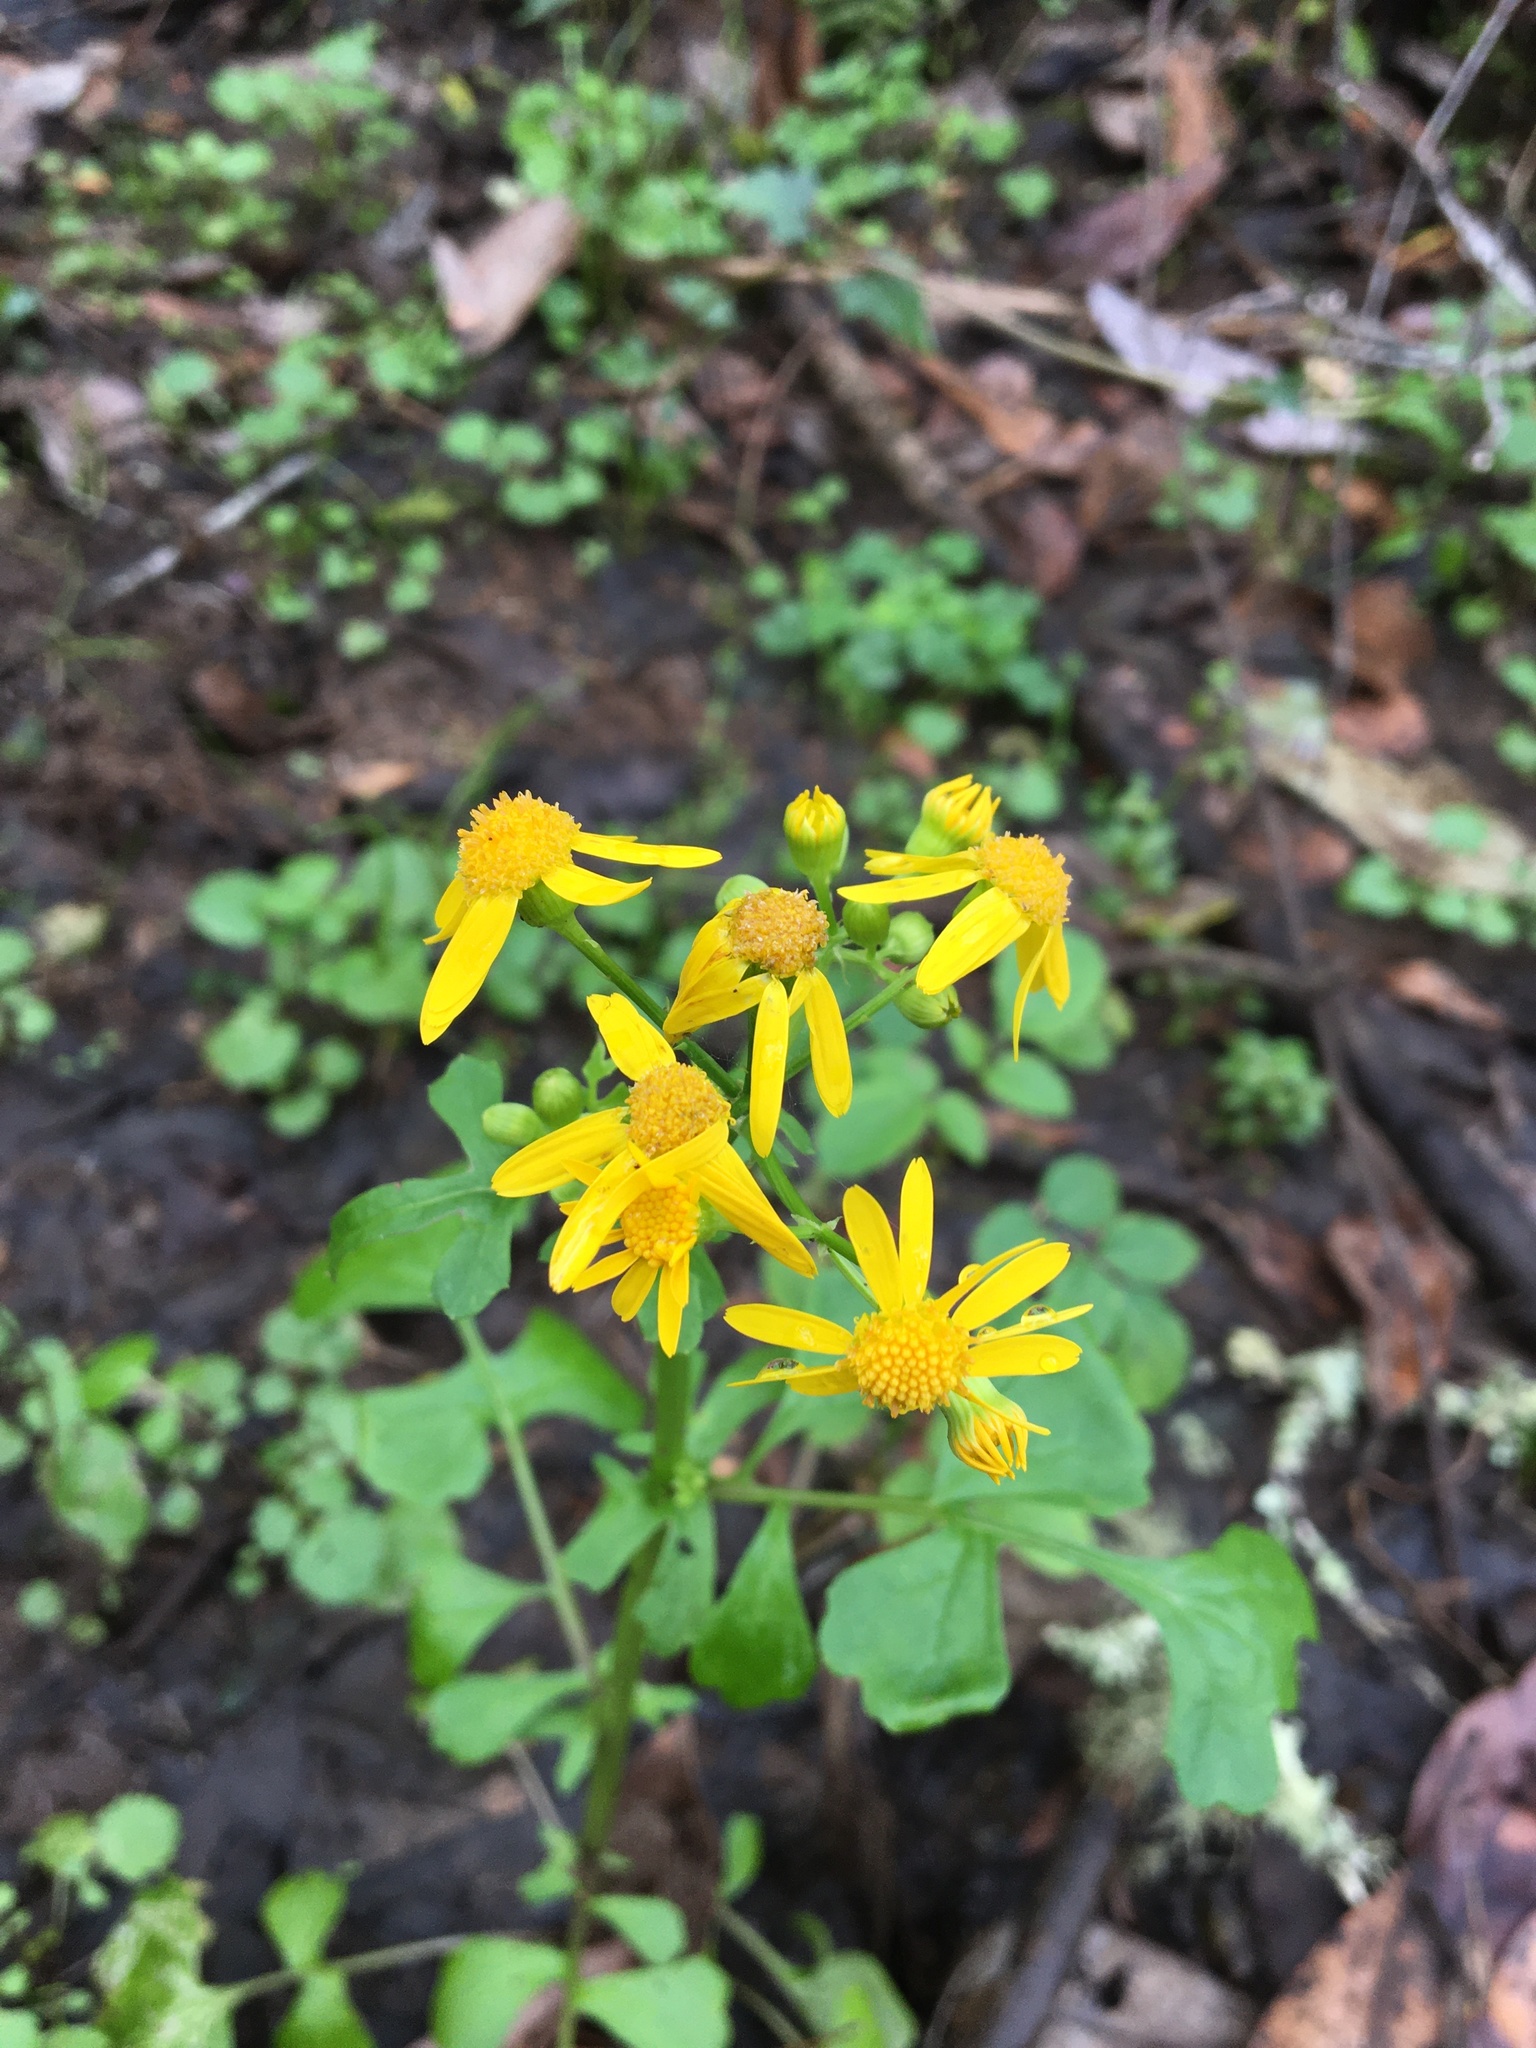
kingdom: Plantae
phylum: Tracheophyta
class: Magnoliopsida
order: Asterales
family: Asteraceae
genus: Packera
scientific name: Packera glabella
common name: Butterweed
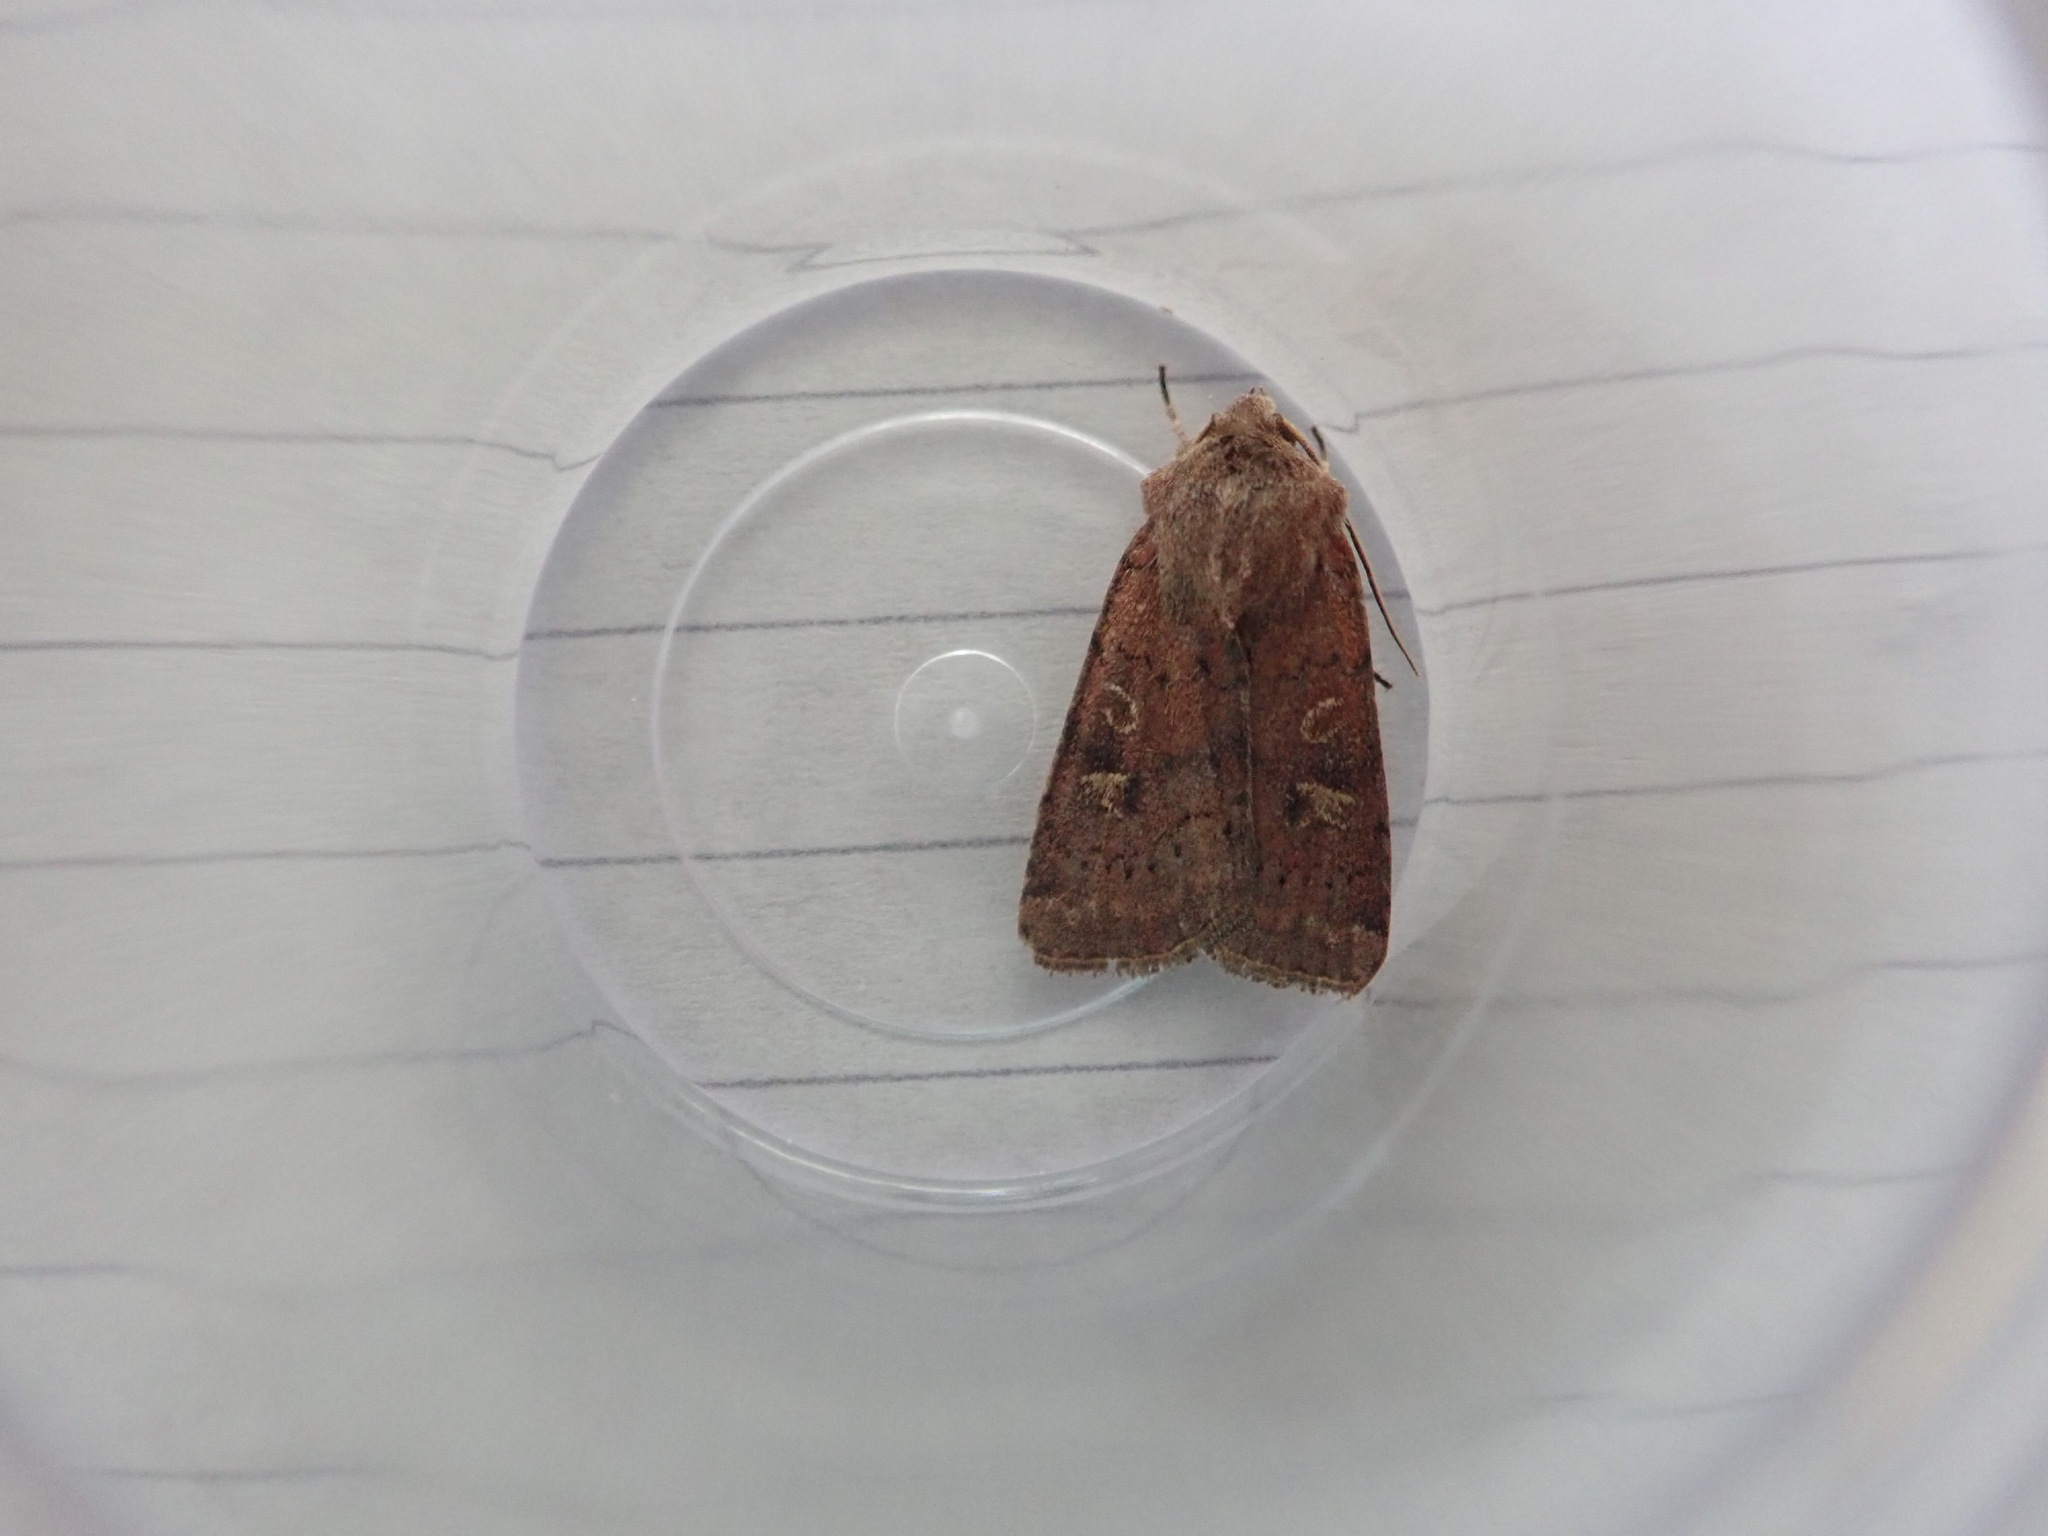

### [Aim]
Copy every line of the rows above word for word, leaving the pictures out of your answer.

### [Full output]
kingdom: Plantae
phylum: Tracheophyta
class: Magnoliopsida
order: Asterales
family: Asteraceae
genus: Packera
scientific name: Packera glabella
common name: Butterweed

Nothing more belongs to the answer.